23 October 2015–20 February 2016 

Playing the Goat
 brings together two films that combined create a fascinating yet awkward tension for the audience. The film A Moment’s Hesitation (2012) takes the form of a documentary interview in which the artist responds to questions regarding his motivation for his work. Hunt’s answers, and his practice, hover between dedicated protagonist and an unnerving commitment to extreme situations. Primarily performance based, Hunt has often tested his body’s abilities under the influence of gravity or other acute physical forces, orchestrating situations in which he sings and plays instruments.

However, the professional discussion collapses into the personal when the artist tells the interviewer about a planned performance to crash a car. The personal becomes apparent as the viewer realises that it is the Hunt’s wife who is the interviewer. What the viewer really witnesses is a couple having an intimate discussion about his ambitions, her fears and their compromise.

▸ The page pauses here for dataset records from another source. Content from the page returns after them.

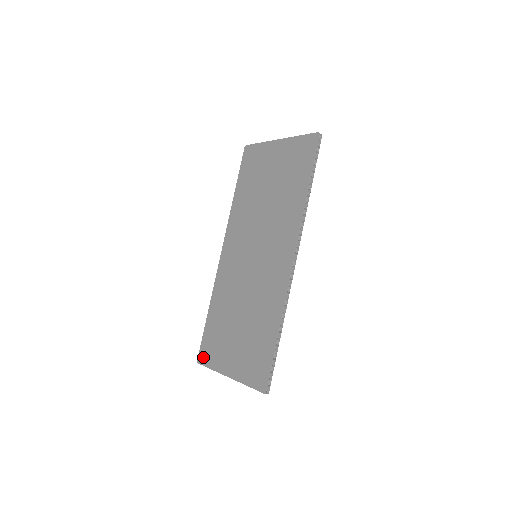
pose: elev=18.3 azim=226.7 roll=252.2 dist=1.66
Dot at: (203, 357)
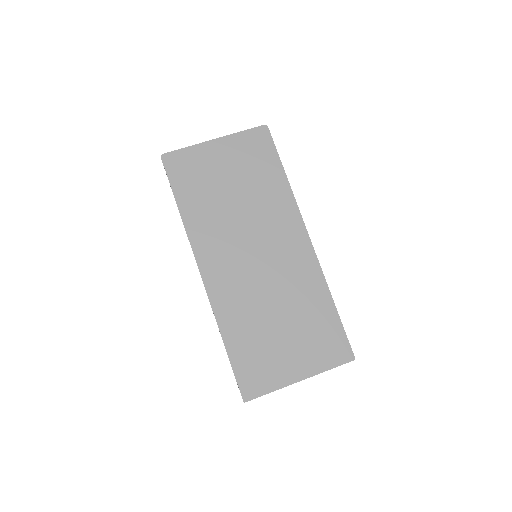
Dot at: (251, 390)
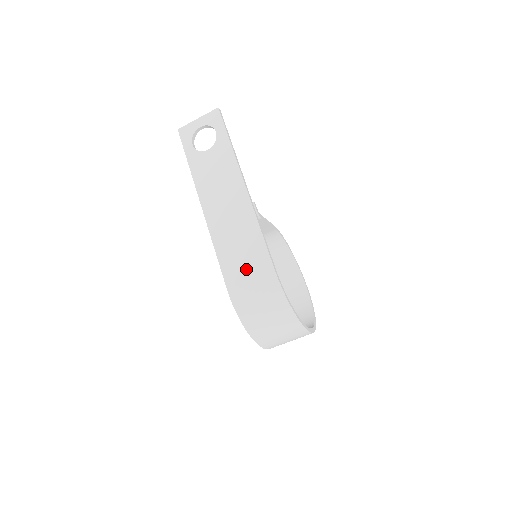
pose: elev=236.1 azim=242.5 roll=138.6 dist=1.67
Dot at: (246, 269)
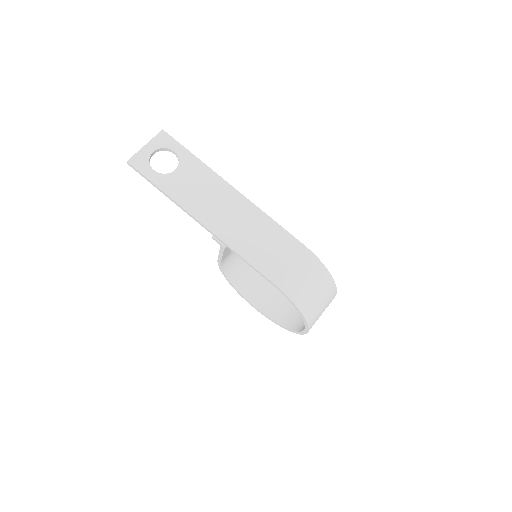
Dot at: (280, 257)
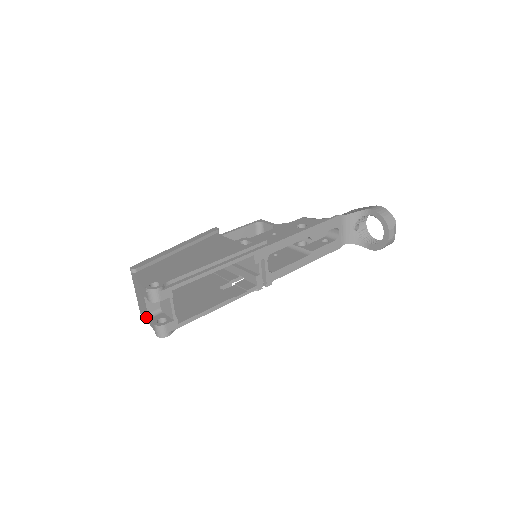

Still yourself and calm your boots (2014) is the resultant work posited in A Moment’s Hesitation. Commissioned by PEER, London, Hunt tackles velocity and the effect it has on his body by driving a car at high speed and crashing it into a concrete barrier, after which he performs a song he has written for the occasion. Hunt produces a complex moving image that captures the morbid thrill, confusion and intense physical and psychological effects of a car crash, while also exploring the precarious path between intention and action. The high-definition video footage allows for closer scrutiny of the artist’s body enabling the viewer to analyse in minute detail the physical effects of the crash – and his musical performance. Combined the films create an resounding awe and awkwardness shifting between Hunt’s emperical fascination of the physical and the psychological impact of the car crash of not only the artist and his loved ones too, but for the audience too.